Tekrar seslenecektim ki sesini duydum. "Efendim?"

"Hala duş mu alıyorsun?" dedim bıkkınca. Duş olduğundan şüpheliydim. Olsa olsa banyo olurdu bu. Bir buçuk saatte duş alanı da daha görmemiştim.

"Hayır."

Kaşlarımı çattım. "İçeride işin ne o zaman? Geç kalacağız."

"Üstümü daha giyinmedim," dedi sert bir sesle. Yaklaşık yarım saattir aralıklarla çıkması için onu sıkıştırıyordum, bunun için sinirli olmalıydı. Ama benim daha çok sinirli olduğumu bilmiyordu.

"Giyinmeni de mi ben söyleyeceğim, Chaeyoung?" dedim derin bir nefes aldıktan sonra. Aynı zamanda sakin kalmak için düzenli nefes almaya çalışıyordum.
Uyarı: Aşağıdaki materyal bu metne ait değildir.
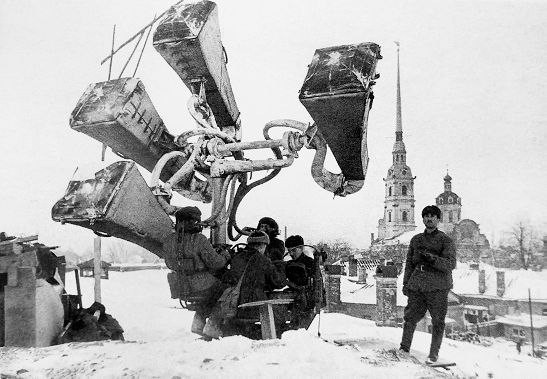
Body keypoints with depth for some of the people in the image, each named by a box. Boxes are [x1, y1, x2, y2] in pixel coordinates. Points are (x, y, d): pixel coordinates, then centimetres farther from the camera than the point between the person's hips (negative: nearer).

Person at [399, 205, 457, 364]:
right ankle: (404, 349, 15)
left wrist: (432, 258, -22)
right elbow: (409, 263, 19)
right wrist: (406, 283, 13)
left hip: (438, 287, -3)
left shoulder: (445, 240, 2)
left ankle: (433, 354, 13)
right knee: (410, 317, 2)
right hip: (417, 286, 3)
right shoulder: (416, 240, 15)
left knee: (438, 321, 1)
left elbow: (451, 264, -9)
"Giyinebilsem giyinirim aptal!" Sonunda bağırdığında yüzümü buruşturdum. O da ne demekti şimdi?

Şaşkınca kaşlarımı kaldırdım. "Giyinemiyorum da ne demek?"

Kapının arkasından ofladığını duydum. Ardından sıkıntılı bir ses tonuyla konuştu. "Sütyenimin kopçasını takamıyorum."

Gözlerim şaşkınca büyüdüğünde birkaç saniye ne diyeceğimi bilemedim. Kurumuş dudağımı ıslattım ve sanki karşımda onu görüyormuş gibi bakışlarımı kaçırıp elimi enseme götürdüm. "Biraz daha dene."

Şimdi daha sinirli konuştu. "Sorun şu ki, benim sütyenimin kopçasını takabilme yeteneğim yok. Normalde de yapamıyorum yani!"

"Ne?!"

Bir yanıt gelmediğinde şaşkınca devam ettim. "Dalga mı geçiyorsun?"

Huysuz bir şekilde hızlıca konuştu. "Böyle bir konuda seninle nasıl dalga geçebilirim?!"

"Normalde nasıl giyiniyorsun o zaman, Tanrı aşkına?!" Bağırarak kavga etmemize karşılık vererek o da bağırmaya devam etti.

"Normalde kopçamı Lisa takıyordu!"

Gözlerimi kapatıp elimle burun kemerimi sıktım ve odada volta atmaya başladım. İkimiz de ne yapacağımızı bilemez halde suskunduk. Çözümlere yönelik konuşmuyorduk çünkü ihtimalde olan çözüm ikimiz için de iyi değildi. Bu yüzden sadece birbirimize saldırıyorduk.

Yine de direttim. "Belki denersen yaparsın."

İç çektiğini duydum. "Denemedim mi sanıyorsun? Neredeyse dakikalardır bununla uğraşıyorum ve kriz geçirmek üzereyim."

"Ne yapacağız o zaman?" dedim sitemli bir halde. Bu soru ağzımdan o anın gerginliğiyle bir anda çıkıvermişti, gerçekten sormak istememiştim. Ama havada takılı kalan sorunun yarattığı sessizlikten cevabın ne olduğu anlaşılıyordu.

Kapıya yaklaştım ve beni göremeyecek olsa da ciddi bir yüz ifadesi takındım. "Bak ben hayatımda hiç sütyen kopçası takmadım, tamam mı?"

Alaycı mırıldanmasını duydum. "Çıkarmakla ilgilendiğin için..."

Kaşlarımı kaldırdım. "Ne dedin sen?"

Hadi ama, yine mi? Gerçekten yine mi bana herkesle yattığıma dair imalar yapacaktı? Kaderin sinir bozucu bir oyunu muydu bu?